Comparison with previous studies

Four systematic reviews have been published with regard to the effects of intrathecal opioids on various outcomes in cesarean section. However, no reviews have extensively compared the effects of various opioids administered to the subarachnoid space. A 1999 systematic review [6] reported that intrathecal morphine prolonged the time to first postoperative analgesic requirement and reduced postoperative pain, while fentanyl and sufentanil did not have any clinical effects; however, the number of included studies was small (15 reports, 535 patients) raising concerns regarding the statistical power. A 2016 meta-analysis [7] compared low-dose (0.05–0.1 mg) with high-dose (> 0.1–0.25 mg) morphine to examine their effects on analgesic and adverse outcomes and showed that high-dose morphine was associated with more prolonged analgesia, but higher incidence of nausea, vomiting, or pruritus. Yet, their meta-analysis focused only on intrathecal morphine, lacked control despite of their dose–response approach, and the threshold of morphine differentiating low- and high-dose was somewhat arbitrary. A 2018 systematic review [98] focused on the prevalence of respiratory depression caused by intrathecal morphine and diamorphine, concluding that the prevalence was low (5.96–8.67/10,000 cases). This meta-analysis focused only on neuraxial morphine and diamorphine, and the associated adverse respiratory depression effects. Their results are comparable with ours in that the incidence of respiratory depression was very low. More recently, a pairwise meta-analysis [99] found that fentanyl added to intrathecal bupivacaine alone or in combination with morphine provided excellent analgesia; however, the analysis focused more on intraoperative than postoperative outcomes. Thus, the results cannot be compared with ours.

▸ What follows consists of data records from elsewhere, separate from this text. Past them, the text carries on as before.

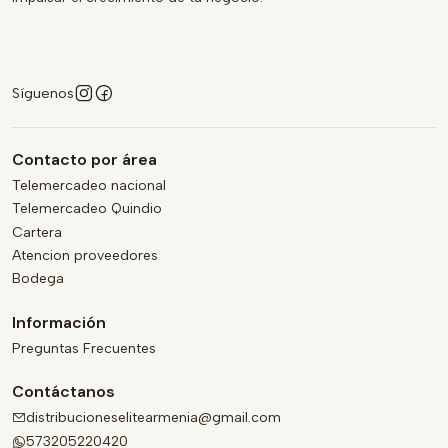
Síguenos
Contacto por área
Telemercadeo nacional
Telemercadeo Quindio
Cartera
Atencion proveedores
Bodega
Información
Preguntas Frecuentes
Contáctanos
distribucioneselitearmenia@gmail.com
573205220420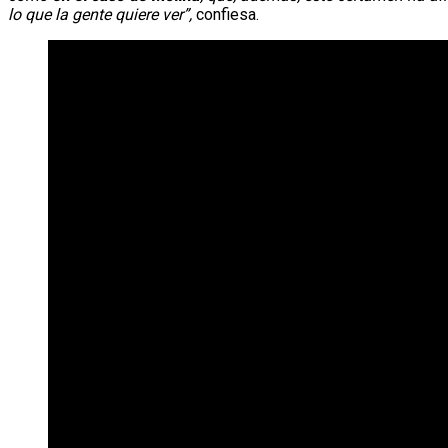
lo que la gente quiere ver”,
confiesa.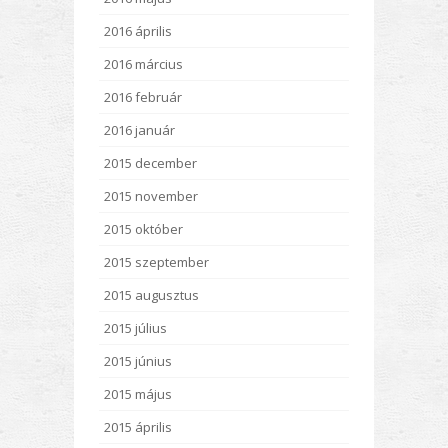
2016 április
2016 március
2016 február
2016 január
2015 december
2015 november
2015 október
2015 szeptember
2015 augusztus
2015 július
2015 június
2015 május
2015 április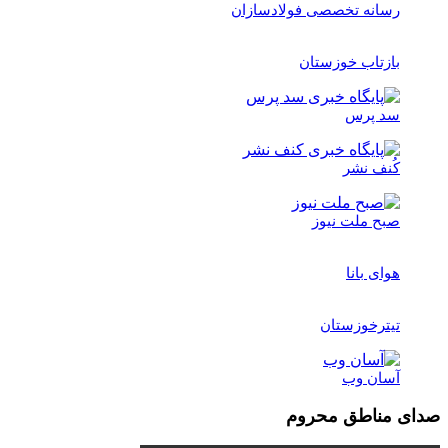
رسانه تخصصی فولادسازان
بازتاب خوزستان
سد پرس
کُنف نشر
صبح ملت نیوز
هوای بانا
تیترخوزستان
آسان وب
مناطق محروم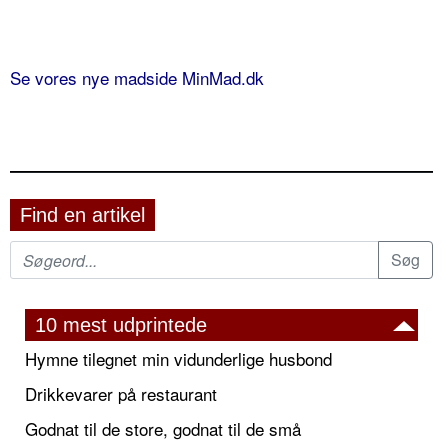
Se vores nye madside MinMad.dk
Find en artikel
10 mest udprintede
Hymne tilegnet min vidunderlige husbond
Drikkevarer på restaurant
Godnat til de store, godnat til de små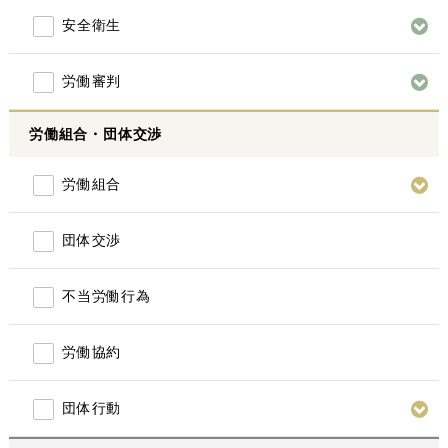
安全衛生
労働審判
労働組合・団体交渉
労働組合
団体交渉
不当労働行為
労働協約
団体行動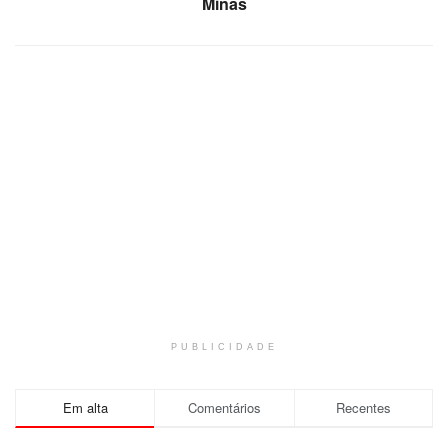
Minas
PUBLICIDADE
Em alta
Comentários
Recentes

In this Bayesian network meta-analysis, we confirmed that intrathecal opioids benefit postoperative analgesia. Morphine was the most appropriate agent. However, some results were inconsistent, and the confidence in evidence was often moderate or low, especially for adverse outcomes. Therefore, we cannot ascertain confidently which opioid is best for addition to local anesthetic for cesarean section. Well-designed randomized clinical trials with a high certainty of evidence are imperative to determine the most appropriate opioid for cesarean section.